Funds, not sympathy, will end Kenya's mental health crisis

Opinion
By Dennis Mwangi | Apr 06, 2026

Kenyans need access to care, not just awareness, to tackle the mental health crisis. [File Courtesy]

Two years ago, I met a young nurse in western Kenya who had quietly been battling depression for months. She showed up to work every day. She treated patients. She smiled. But she was exhausted, overwhelmed and afraid to speak up. She worried that seeking help would make her look weak or unfit for duty.

She did not need another awareness campaign. She needed access to affordable care that was built into the system around her. Her story is not unique. It is the lived reality of millions of Kenyans.

According to the Ministry of Health and the World Health Organisation, one in every four Kenyans will experience a mental health condition at some point in their lives. Yet more than 75 per cent of those who need care never receive it.

Kenya has fewer than 200 psychiatrists serving a population of over 50 million people. Public spending on mental health remains a very small share of the total health budget.

We do not have a mental health awareness problem anymore. We have a financing problem. Mental health is often framed as a social issue. It is also a serious economic issue.

Globally, the World Health Organisation estimates that depression and anxiety cost the global economy more than $1 trillion each year in lost productivity. In Kenya, the cost is visible in rising absenteeism, burnout, substance abuse and preventable deaths. Employers pay through reduced productivity and higher insurance claims. Families pay through lost income and instability. The government pays through strained health and social systems.

• Given information
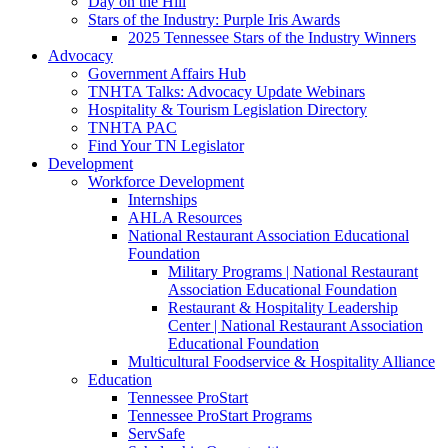
Day on the Hill
Stars of the Industry: Purple Iris Awards
2025 Tennessee Stars of the Industry Winners
Advocacy
Government Affairs Hub
TNHTA Talks: Advocacy Update Webinars
Hospitality & Tourism Legislation Directory
TNHTA PAC
Find Your TN Legislator
Development
Workforce Development
Internships
AHLA Resources
National Restaurant Association Educational
Foundation
Military Programs | National Restaurant
Association Educational Foundation
Restaurant & Hospitality Leadership
Center | National Restaurant Association
Educational Foundation
Multicultural Foodservice & Hospitality Alliance
Education
Tennessee ProStart
Tennessee ProStart Programs
ServSafe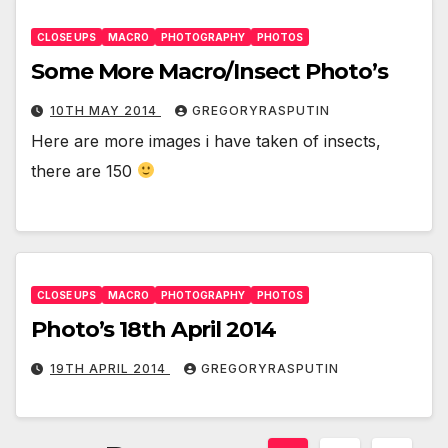
CLOSE UPS
MACRO
PHOTOGRAPHY
PHOTOS
Some More Macro/Insect Photo’s
10TH MAY 2014
GREGORYRASPUTIN
Here are more images i have taken of insects,
there are 150
CLOSE UPS
MACRO
PHOTOGRAPHY
PHOTOS
Photo’s 18th April 2014
19TH APRIL 2014
GREGORYRASPUTIN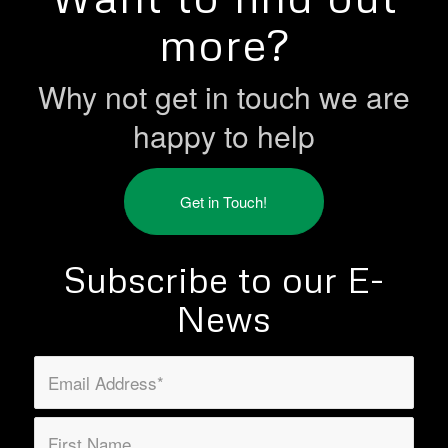
more?
Why not get in touch we are
happy to help
Get in Touch!
Subscribe to our E-
News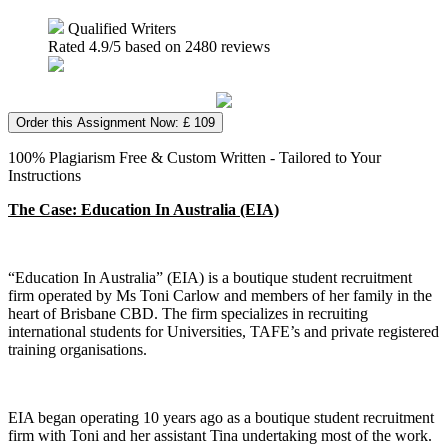
Qualified Writers
Rated
4.9
/5 based on
2480
reviews
Order this Assignment Now: £ 109
100% Plagiarism Free & Custom Written - Tailored to Your
Instructions
The Case: Education In Australia (EIA)
“Education In Australia” (EIA) is a boutique student recruitment
firm operated by Ms Toni Carlow and members of her family in the
heart of Brisbane CBD. The firm specializes in recruiting
international students for Universities, TAFE’s and private registered
training organisations.
EIA began operating 10 years ago as a boutique student recruitment
firm with Toni and her assistant Tina undertaking most of the work.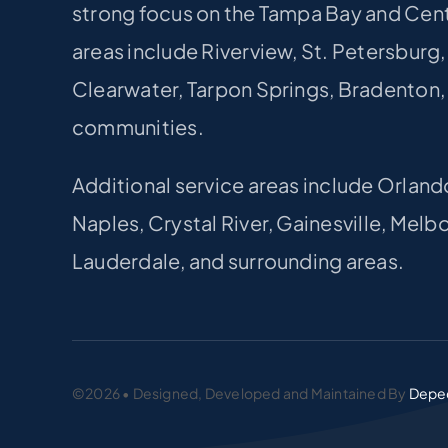
strong focus on the Tampa Bay and Centr
areas include Riverview, St. Petersburg
Clearwater, Tarpon Springs, Bradenton,
communities.
Additional service areas include Orland
Naples, Crystal River, Gainesville, Mel
Lauderdale, and surrounding areas.
©2026 • Designed, Developed and Maintained By
Depe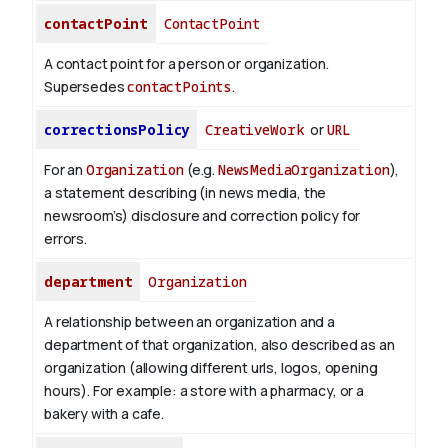
contactPoint
ContactPoint
A contact point for a person or organization.
Supersedes
contactPoints
.
correctionsPolicy
CreativeWork
or
URL
For an
Organization
(e.g.
NewsMediaOrganization
),
a statement describing (in news media, the
newsroom’s) disclosure and correction policy for
errors.
department
Organization
A relationship between an organization and a
department of that organization, also described as an
organization (allowing different urls, logos, opening
hours). For example: a store with a pharmacy, or a
bakery with a cafe.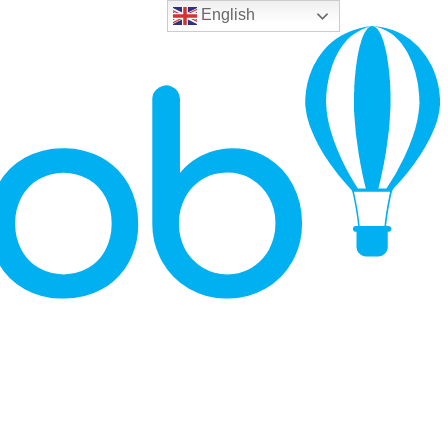
English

• Activities
**A.** List every way the opinion piece on Kenya's mental health funding says the cost of mental health conditions is visible in Kenya.
**B.** Repeat the passage of the opinion piece on Kenya's mental health funding starting at "According to the" and ending at "never receive it.".
**C.** Carry on the opinion piece on Kenya's mental health funding from the point where it stops.

• Exercise answers
**A.**
- Rising absenteeism
- Burnout
- Substance abuse
- Preventable deaths

**B.**
According to the Ministry of Health and the World Health Organisation, one in every four Kenyans will experience a mental health condition at some point in their lives. Yet more than 75 per cent of those who need care never receive it.

**C.**
Untreated mental illness quietly erodes our economic potential. Yet mental health remains underfunded relative to its burden. In many low and middle-income countries, less than 2 per cent of health budgets go to mental health services, despite the high disease burden associated with mental disorders.

If we are serious about solving this crisis, we must move beyond sympathy and goodwill. We must bring finance to the centre of the solution.

In Kenya, we understand the power of financial incentives. When the government provides tax incentives for manufacturing, factories expand. When renewable energy receives tax support, solar adoption increases.

When affordable housing is incentivised, developers respond. Markets respond to incentives. So why do we expect companies to prioritise mental health without creating the right financial environment?

There is a need for a Mental Health Tax Incentive Framework that would allow companies to receive tax deductions or credits for verified spending on structured employee mental health programmes.

This would encourage employers to provide preventive screening, counselling and support services. It would reward companies that invest in the well-being of their workforce. It would formalise mental health as a legitimate business expense tied to productivity and resilience.

Mental health support should not be seen as corporate charity. It is workforce protection. Kenya’s pension industry manages over Sh1.8 trillion in assets, according to the Retirement Benefits Authority. Much of this capital is invested in government securities, real estate and listed equities. These are important investments.

But as a country, we must ask ourselves a difficult question. Are we investing enough in the mental resilience of the very workforce that funds these pension schemes?

It is time to think of mental health not only as a social good but as an investable asset class. Through instruments such as outcome-based financing and social impact bonds, private capital can fund preventive mental health programmes. Investors are repaid based on measurable results. Governments pay for outcomes achieved rather than services promised. Citizens receive care without immediate strain on public budgets.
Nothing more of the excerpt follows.